▶ _Excerpted text_:
THORNHAGH, John (c.1721-87), of Osberton and Shireoaks, Notts. and South Kelsey, Lincs.

Published in The History of Parliament: the House of Commons 1754-1790, ed. L. Namier, J. Brooke., 1964
Available from Boydell and Brewer



1747 - 1774

Family and Education

b. c.1721, o. surv. s. of St. Andrew Thornhagh of Osberton by Letitia, da. of Sir Edward Asycough of Stallingborough and South Kelsey, Lincs.  educ. Queens’, Camb. 1739.  m. 23 July 1744, Arabella, da. of Sir George Savile, 7th Bt., sis. and coh. of Sir George Savile, 8th Bt., 3da.  suc. fa. 1742; and to Shireoaks under will of his god-fa. Sir Thomas Hewett 1756, and took name of Hewett.

[Transcribed page contents]
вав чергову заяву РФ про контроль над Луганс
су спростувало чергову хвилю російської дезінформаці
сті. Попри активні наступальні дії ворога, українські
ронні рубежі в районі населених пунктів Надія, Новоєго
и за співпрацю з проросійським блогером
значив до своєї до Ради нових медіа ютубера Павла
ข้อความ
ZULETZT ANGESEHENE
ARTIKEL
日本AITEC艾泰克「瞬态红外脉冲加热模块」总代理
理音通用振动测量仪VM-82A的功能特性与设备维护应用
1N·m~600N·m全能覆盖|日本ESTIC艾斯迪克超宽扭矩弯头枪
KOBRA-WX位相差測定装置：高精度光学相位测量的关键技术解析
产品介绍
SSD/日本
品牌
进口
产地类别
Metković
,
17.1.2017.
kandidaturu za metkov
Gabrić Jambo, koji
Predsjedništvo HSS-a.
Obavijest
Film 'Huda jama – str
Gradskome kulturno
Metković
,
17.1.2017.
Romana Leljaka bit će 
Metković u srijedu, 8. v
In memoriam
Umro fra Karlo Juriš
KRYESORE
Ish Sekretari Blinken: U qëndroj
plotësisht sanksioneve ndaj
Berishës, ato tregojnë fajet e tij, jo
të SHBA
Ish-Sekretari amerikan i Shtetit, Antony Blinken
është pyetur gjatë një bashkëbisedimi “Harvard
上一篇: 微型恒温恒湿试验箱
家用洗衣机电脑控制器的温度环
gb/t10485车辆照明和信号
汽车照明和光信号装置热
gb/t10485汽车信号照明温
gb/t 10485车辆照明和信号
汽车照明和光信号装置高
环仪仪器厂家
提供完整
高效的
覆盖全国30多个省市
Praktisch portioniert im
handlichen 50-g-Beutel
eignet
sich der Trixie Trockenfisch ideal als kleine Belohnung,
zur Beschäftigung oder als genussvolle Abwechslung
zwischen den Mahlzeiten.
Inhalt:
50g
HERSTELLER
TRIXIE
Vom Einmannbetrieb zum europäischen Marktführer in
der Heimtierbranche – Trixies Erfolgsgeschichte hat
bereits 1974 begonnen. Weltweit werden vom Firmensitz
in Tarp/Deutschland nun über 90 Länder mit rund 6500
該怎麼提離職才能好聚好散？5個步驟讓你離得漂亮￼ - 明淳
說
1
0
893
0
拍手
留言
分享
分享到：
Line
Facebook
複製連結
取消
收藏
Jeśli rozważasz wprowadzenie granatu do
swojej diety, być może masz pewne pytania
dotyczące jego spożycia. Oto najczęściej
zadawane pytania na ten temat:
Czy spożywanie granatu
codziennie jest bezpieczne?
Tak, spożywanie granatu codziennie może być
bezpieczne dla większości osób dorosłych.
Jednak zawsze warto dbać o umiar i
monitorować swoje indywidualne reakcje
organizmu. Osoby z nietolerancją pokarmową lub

▶ _Problems to solve_:
- A) Reproduce the Thornhagh biography, everything from "1747 - 1774" down to "name of Hewett.", substituting "Isabella" for "Arabella".
- B) Echo the transcribed rows word for word, everything from the first row down to the row that contains "理音通用振动测量仪VM-82A的功能特性与设备维护应用".
The Thornhagh biography and the rows are unrelated material.

▶ _Answers for each item_:
- A)
1747 - 1774

Family and Education

b. c.1721, o. surv. s. of St. Andrew Thornhagh of Osberton by Letitia, da. of Sir Edward Asycough of Stallingborough and South Kelsey, Lincs.  educ. Queens’, Camb. 1739.  m. 23 July 1744, Isabella, da. of Sir George Savile, 7th Bt., sis. and coh. of Sir George Savile, 8th Bt., 3da.  suc. fa. 1742; and to Shireoaks under will of his god-fa. Sir Thomas Hewett 1756, and took name of Hewett.

- B)
вав чергову заяву РФ про контроль над Луганс
су спростувало чергову хвилю російської дезінформаці
сті. Попри активні наступальні дії ворога, українські
ронні рубежі в районі населених пунктів Надія, Новоєго
и за співпрацю з проросійським блогером
значив до своєї до Ради нових медіа ютубера Павла
ข้อความ
ZULETZT ANGESEHENE
ARTIKEL
日本AITEC艾泰克「瞬态红外脉冲加热模块」总代理
理音通用振动测量仪VM-82A的功能特性与设备维护应用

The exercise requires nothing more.